> _What the exercise asks_
Scan the records below and report how many lines contain the word "Fichier", giving the number by itself.

> _The data_
—————
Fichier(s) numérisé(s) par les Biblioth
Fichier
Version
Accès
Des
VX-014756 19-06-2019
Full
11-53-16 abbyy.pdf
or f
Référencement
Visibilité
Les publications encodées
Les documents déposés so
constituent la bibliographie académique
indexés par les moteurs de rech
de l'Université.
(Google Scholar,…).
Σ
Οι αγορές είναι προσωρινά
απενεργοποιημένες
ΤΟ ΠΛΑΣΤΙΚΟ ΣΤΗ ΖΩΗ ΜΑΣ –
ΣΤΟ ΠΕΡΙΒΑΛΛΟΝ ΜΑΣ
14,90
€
—————
> _Output of the exercise_
2